Dogs live for 12 years on average, although some can live for many years longer. As your companion ages, their sight, hearing, and mobility will decrease, and they’ll become more susceptible to diseases. This means you’ll need to alter your care accordingly. But it’s not all doom and gloom! Follow these tips to ensure that your dog remains happy and healthy into its golden years.
As your dog ages, its dietary requirements will change. It’s usually recommended that you move your dog onto a senior diet around the age of 7, but discuss this with your vet beforehand. If you notice any changes in your dog’s eating habits - especially a lack of interest in food - make sure you consult your vet immediately. If you have other dogs, feed them separately so that your senior friend isn’t having to compete during mealtimes. It’s also vitally important your dog stays hydrated, so keep a water bowl topped up and close at all times.
Older dogs require more rest, so make sure they have a comfortable, cozy bed they can retreat to. Keep the bed in a quiet spot, free from any draughts or disturbances. You want to make life as easy as possible for your senior friend, so keep everything they need as close to them as possible - food, water and toys shouldn’t be a struggle for them to reach. If your home has slippery floors, lay down a rug to help your dog grip as they move about. With age, your dog might need to go to the toilet more often. If this is proving to be a challenge for them, speak to your vet about solutions.
Although they may no longer be the energetic puppy of years ago, older dogs still need exercise. Regular, gentle walks are essential to prevent unwanted weight-gain and will help prolong the life of your companion. You should also keep your dog mentally stimulated by playing games together. Grooming is another great way of bonding, but also take the opportunity to check for any lumps or bumps, aches or pains. Movement issues might affect dogs as they age, so if you notice them struggling to walk down the stairs or get up from a nap, speak to your vet about some potential remedies.

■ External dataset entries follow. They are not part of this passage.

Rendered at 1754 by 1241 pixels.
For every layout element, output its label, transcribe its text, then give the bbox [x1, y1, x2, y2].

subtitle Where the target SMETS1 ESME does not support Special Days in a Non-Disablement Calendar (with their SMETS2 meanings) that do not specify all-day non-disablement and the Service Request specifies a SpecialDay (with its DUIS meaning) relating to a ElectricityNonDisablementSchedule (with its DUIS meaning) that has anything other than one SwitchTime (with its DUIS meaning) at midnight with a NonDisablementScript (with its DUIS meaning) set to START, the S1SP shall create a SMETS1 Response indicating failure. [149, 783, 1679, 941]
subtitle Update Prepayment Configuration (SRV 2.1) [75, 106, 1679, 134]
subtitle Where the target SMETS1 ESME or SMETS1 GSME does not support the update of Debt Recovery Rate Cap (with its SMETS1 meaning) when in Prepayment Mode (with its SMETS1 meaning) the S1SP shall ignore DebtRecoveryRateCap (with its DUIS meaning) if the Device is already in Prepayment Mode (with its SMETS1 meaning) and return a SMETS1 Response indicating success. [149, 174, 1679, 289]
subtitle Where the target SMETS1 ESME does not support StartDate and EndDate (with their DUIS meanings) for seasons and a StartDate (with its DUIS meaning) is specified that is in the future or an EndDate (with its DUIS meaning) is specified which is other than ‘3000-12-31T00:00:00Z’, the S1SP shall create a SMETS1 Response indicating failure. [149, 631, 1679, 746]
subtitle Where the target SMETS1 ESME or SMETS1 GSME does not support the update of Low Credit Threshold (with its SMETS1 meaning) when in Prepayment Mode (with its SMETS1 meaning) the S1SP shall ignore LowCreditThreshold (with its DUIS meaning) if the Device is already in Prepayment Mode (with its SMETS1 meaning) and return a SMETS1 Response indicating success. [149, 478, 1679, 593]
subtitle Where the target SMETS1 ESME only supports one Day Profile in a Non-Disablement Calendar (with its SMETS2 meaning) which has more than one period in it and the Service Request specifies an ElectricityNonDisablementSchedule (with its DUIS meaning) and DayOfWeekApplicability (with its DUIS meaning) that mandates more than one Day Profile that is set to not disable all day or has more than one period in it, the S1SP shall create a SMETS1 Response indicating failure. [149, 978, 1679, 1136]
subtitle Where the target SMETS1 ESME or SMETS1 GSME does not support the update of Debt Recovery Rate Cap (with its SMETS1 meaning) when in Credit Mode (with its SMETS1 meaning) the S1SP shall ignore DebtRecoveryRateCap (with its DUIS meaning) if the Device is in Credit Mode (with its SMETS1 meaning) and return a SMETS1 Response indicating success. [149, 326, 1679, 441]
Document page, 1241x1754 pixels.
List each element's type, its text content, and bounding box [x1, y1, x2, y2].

Keep an eye on your dog for any signs of deterioration, and act accordingly. You might find that a gradual loss of sight or hearing makes everyday tasks hazardous for your dog. Try and avoid sudden loud noises or bright flashing lights. As they exercise less, older dogs will also need their nails clipped more often. If you struggle to do this at home, speak to your vet about having it done at the surgery. You should also consult your vet if you notice any sudden changes in behavior. Whilst there will be regular changes due to old age, don’t assume this to always be the case.